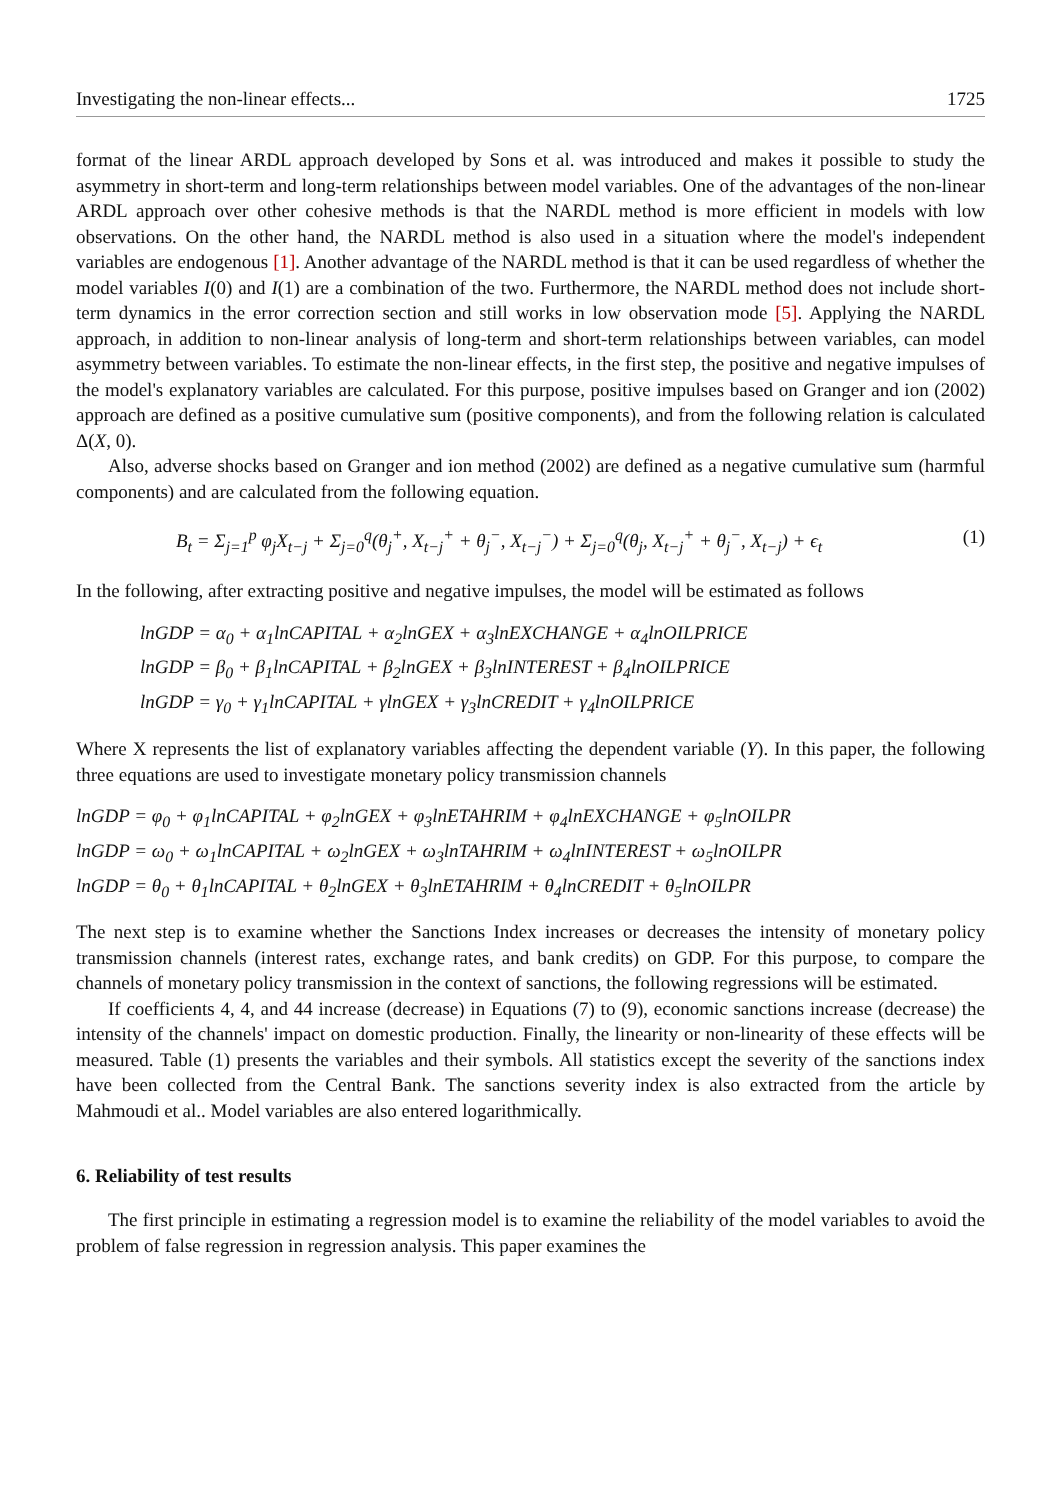Investigating the non-linear effects... 1725
format of the linear ARDL approach developed by Sons et al. was introduced and makes it possible to study the asymmetry in short-term and long-term relationships between model variables. One of the advantages of the non-linear ARDL approach over other cohesive methods is that the NARDL method is more efficient in models with low observations. On the other hand, the NARDL method is also used in a situation where the model's independent variables are endogenous [1]. Another advantage of the NARDL method is that it can be used regardless of whether the model variables I(0) and I(1) are a combination of the two. Furthermore, the NARDL method does not include short-term dynamics in the error correction section and still works in low observation mode [5]. Applying the NARDL approach, in addition to non-linear analysis of long-term and short-term relationships between variables, can model asymmetry between variables. To estimate the non-linear effects, in the first step, the positive and negative impulses of the model's explanatory variables are calculated. For this purpose, positive impulses based on Granger and ion (2002) approach are defined as a positive cumulative sum (positive components), and from the following relation is calculated Δ(X, 0).
Also, adverse shocks based on Granger and ion method (2002) are defined as a negative cumulative sum (harmful components) and are calculated from the following equation.
B<sub>t</sub> = Σ<sub>j=1</sub><sup>p</sup> φ<sub>j</sub>X<sub>t−j</sub> + Σ<sub>j=0</sub><sup>q</sup>(θ<sub>j</sub><sup>+</sup>, X<sub>t−j</sub><sup>+</sup> + θ<sub>j</sub><sup>−</sup>, X<sub>t−j</sub><sup>−</sup>) + Σ<sub>j=0</sub><sup>q</sup>(θ<sub>j</sub>, X<sub>t−j</sub><sup>+</sup> + θ<sub>j</sub><sup>−</sup>, X<sub>t−j</sub>) + ϵ<sub>t</sub> (1)
In the following, after extracting positive and negative impulses, the model will be estimated as follows
lnGDP = α<sub>0</sub> + α<sub>1</sub>lnCAPITAL + α<sub>2</sub>lnGEX + α<sub>3</sub>lnEXCHANGE + α<sub>4</sub>lnOILPRICE
lnGDP = β<sub>0</sub> + β<sub>1</sub>lnCAPITAL + β<sub>2</sub>lnGEX + β<sub>3</sub>lnINTEREST + β<sub>4</sub>lnOILPRICE
lnGDP = γ<sub>0</sub> + γ<sub>1</sub>lnCAPITAL + γlnGEX + γ<sub>3</sub>lnCREDIT + γ<sub>4</sub>lnOILPRICE
Where X represents the list of explanatory variables affecting the dependent variable (Y). In this paper, the following three equations are used to investigate monetary policy transmission channels
lnGDP = φ<sub>0</sub> + φ<sub>1</sub>lnCAPITAL + φ<sub>2</sub>lnGEX + φ<sub>3</sub>lnETAHRIM + φ<sub>4</sub>lnEXCHANGE + φ<sub>5</sub>lnOILPR
lnGDP = ω<sub>0</sub> + ω<sub>1</sub>lnCAPITAL + ω<sub>2</sub>lnGEX + ω<sub>3</sub>lnTAHRIM + ω<sub>4</sub>lnINTEREST + ω<sub>5</sub>lnOILPR
lnGDP = θ<sub>0</sub> + θ<sub>1</sub>lnCAPITAL + θ<sub>2</sub>lnGEX + θ<sub>3</sub>lnETAHRIM + θ<sub>4</sub>lnCREDIT + θ<sub>5</sub>lnOILPR
The next step is to examine whether the Sanctions Index increases or decreases the intensity of monetary policy transmission channels (interest rates, exchange rates, and bank credits) on GDP. For this purpose, to compare the channels of monetary policy transmission in the context of sanctions, the following regressions will be estimated.
If coefficients 4, 4, and 44 increase (decrease) in Equations (7) to (9), economic sanctions increase (decrease) the intensity of the channels' impact on domestic production. Finally, the linearity or non-linearity of these effects will be measured. Table (1) presents the variables and their symbols. All statistics except the severity of the sanctions index have been collected from the Central Bank. The sanctions severity index is also extracted from the article by Mahmoudi et al.. Model variables are also entered logarithmically.
6. Reliability of test results
The first principle in estimating a regression model is to examine the reliability of the model variables to avoid the problem of false regression in regression analysis. This paper examines the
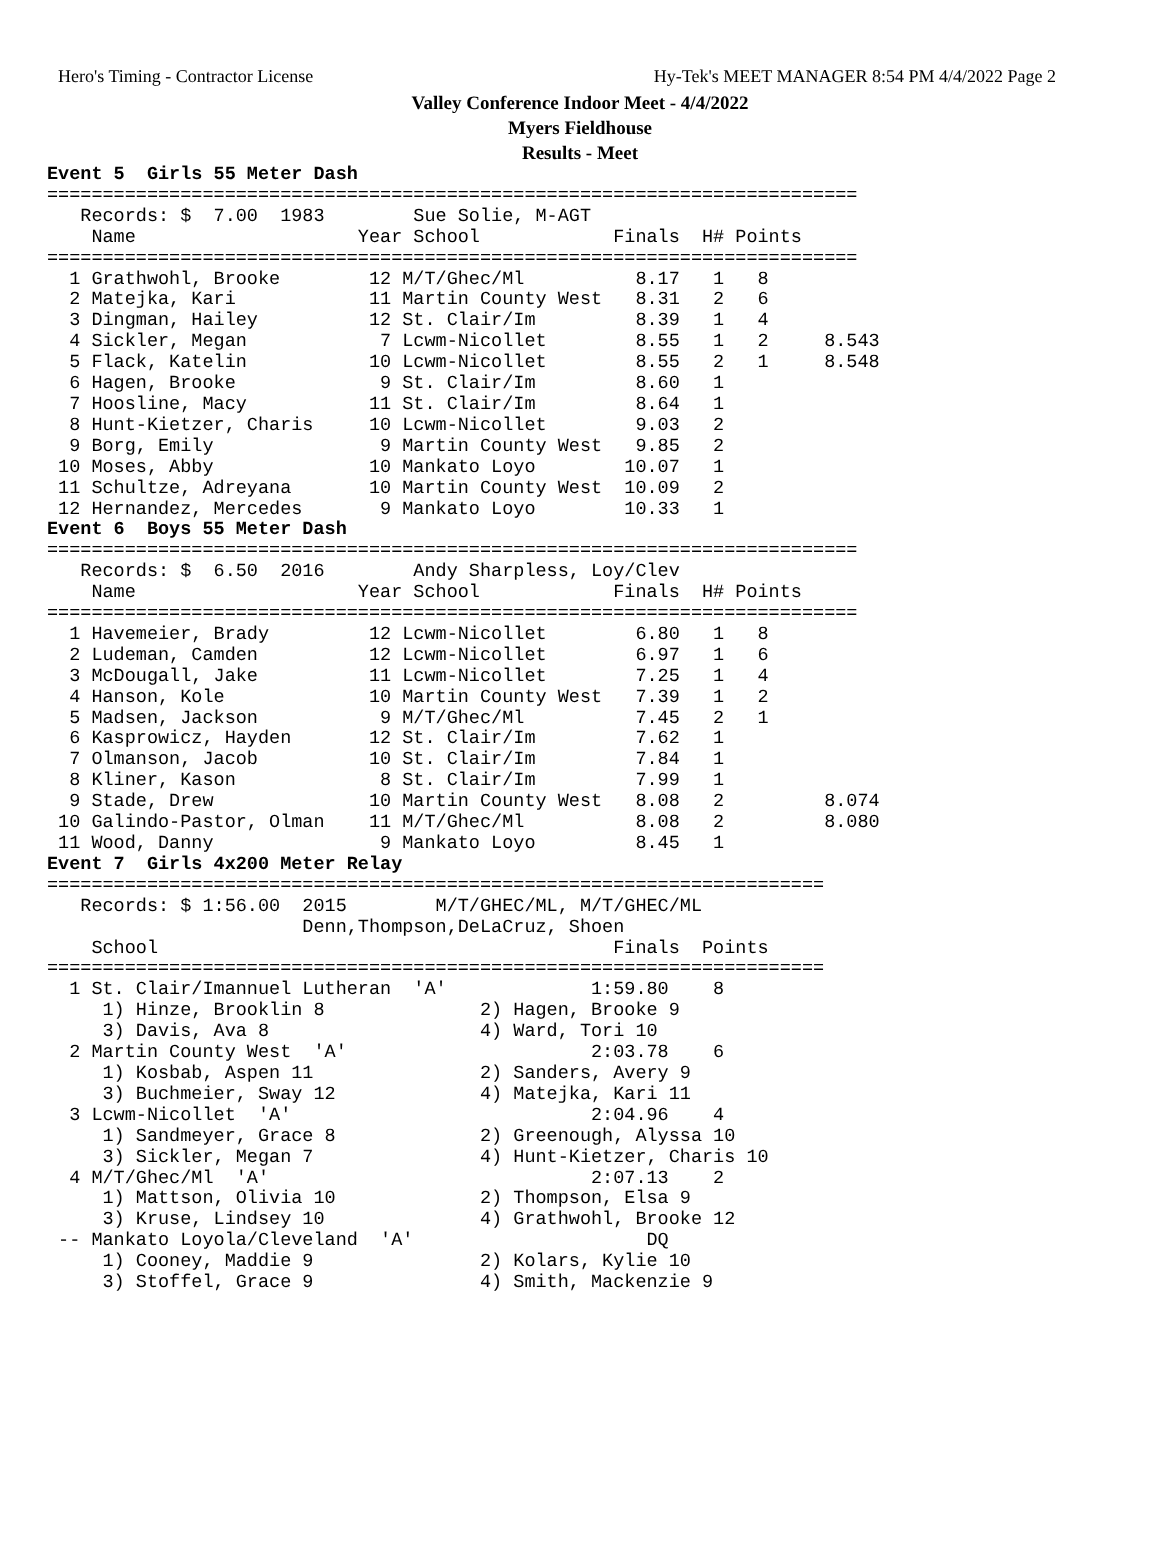Hero's Timing - Contractor License Hy-Tek's MEET MANAGER 8:54 PM 4/4/2022 Page 2
Valley Conference Indoor Meet - 4/4/2022
Myers Fieldhouse
Results - Meet
Event 5  Girls 55 Meter Dash
=========================================================================
   Records: $  7.00  1983        Sue Solie, M-AGT
    Name                    Year School            Finals  H# Points
=========================================================================
  1 Grathwohl, Brooke        12 M/T/Ghec/Ml          8.17   1   8
  2 Matejka, Kari            11 Martin County West   8.31   2   6
  3 Dingman, Hailey          12 St. Clair/Im         8.39   1   4
  4 Sickler, Megan            7 Lcwm-Nicollet        8.55   1   2     8.543
  5 Flack, Katelin           10 Lcwm-Nicollet        8.55   2   1     8.548
  6 Hagen, Brooke             9 St. Clair/Im         8.60   1
  7 Hoosline, Macy           11 St. Clair/Im         8.64   1
  8 Hunt-Kietzer, Charis     10 Lcwm-Nicollet        9.03   2
  9 Borg, Emily               9 Martin County West   9.85   2
 10 Moses, Abby              10 Mankato Loyo        10.07   1
 11 Schultze, Adreyana       10 Martin County West  10.09   2
 12 Hernandez, Mercedes       9 Mankato Loyo        10.33   1
Event 6  Boys 55 Meter Dash
=========================================================================
   Records: $  6.50  2016        Andy Sharpless, Loy/Clev
    Name                    Year School            Finals  H# Points
=========================================================================
  1 Havemeier, Brady         12 Lcwm-Nicollet        6.80   1   8
  2 Ludeman, Camden          12 Lcwm-Nicollet        6.97   1   6
  3 McDougall, Jake          11 Lcwm-Nicollet        7.25   1   4
  4 Hanson, Kole             10 Martin County West   7.39   1   2
  5 Madsen, Jackson           9 M/T/Ghec/Ml          7.45   2   1
  6 Kasprowicz, Hayden       12 St. Clair/Im         7.62   1
  7 Olmanson, Jacob          10 St. Clair/Im         7.84   1
  8 Kliner, Kason             8 St. Clair/Im         7.99   1
  9 Stade, Drew              10 Martin County West   8.08   2         8.074
 10 Galindo-Pastor, Olman    11 M/T/Ghec/Ml          8.08   2         8.080
 11 Wood, Danny               9 Mankato Loyo         8.45   1
Event 7  Girls 4x200 Meter Relay
======================================================================
   Records: $ 1:56.00  2015        M/T/GHEC/ML, M/T/GHEC/ML
                       Denn,Thompson,DeLaCruz, Shoen
    School                                         Finals  Points
======================================================================
  1 St. Clair/Imannuel Lutheran  'A'             1:59.80    8
     1) Hinze, Brooklin 8              2) Hagen, Brooke 9
     3) Davis, Ava 8                   4) Ward, Tori 10
  2 Martin County West  'A'                      2:03.78    6
     1) Kosbab, Aspen 11               2) Sanders, Avery 9
     3) Buchmeier, Sway 12             4) Matejka, Kari 11
  3 Lcwm-Nicollet  'A'                           2:04.96    4
     1) Sandmeyer, Grace 8             2) Greenough, Alyssa 10
     3) Sickler, Megan 7               4) Hunt-Kietzer, Charis 10
  4 M/T/Ghec/Ml  'A'                             2:07.13    2
     1) Mattson, Olivia 10             2) Thompson, Elsa 9
     3) Kruse, Lindsey 10              4) Grathwohl, Brooke 12
 -- Mankato Loyola/Cleveland  'A'                     DQ
     1) Cooney, Maddie 9               2) Kolars, Kylie 10
     3) Stoffel, Grace 9               4) Smith, Mackenzie 9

______________________________

Could you return all lines from the records that include the word "Martin"?

  2 Matejka, Kari            11 Martin County West   8.31   2   6
  9 Borg, Emily               9 Martin County West   9.85   2
 11 Schultze, Adreyana       10 Martin County West  10.09   2
  4 Hanson, Kole             10 Martin County West   7.39   1   2
  9 Stade, Drew              10 Martin County West   8.08   2         8.074
  2 Martin County West  'A'                      2:03.78    6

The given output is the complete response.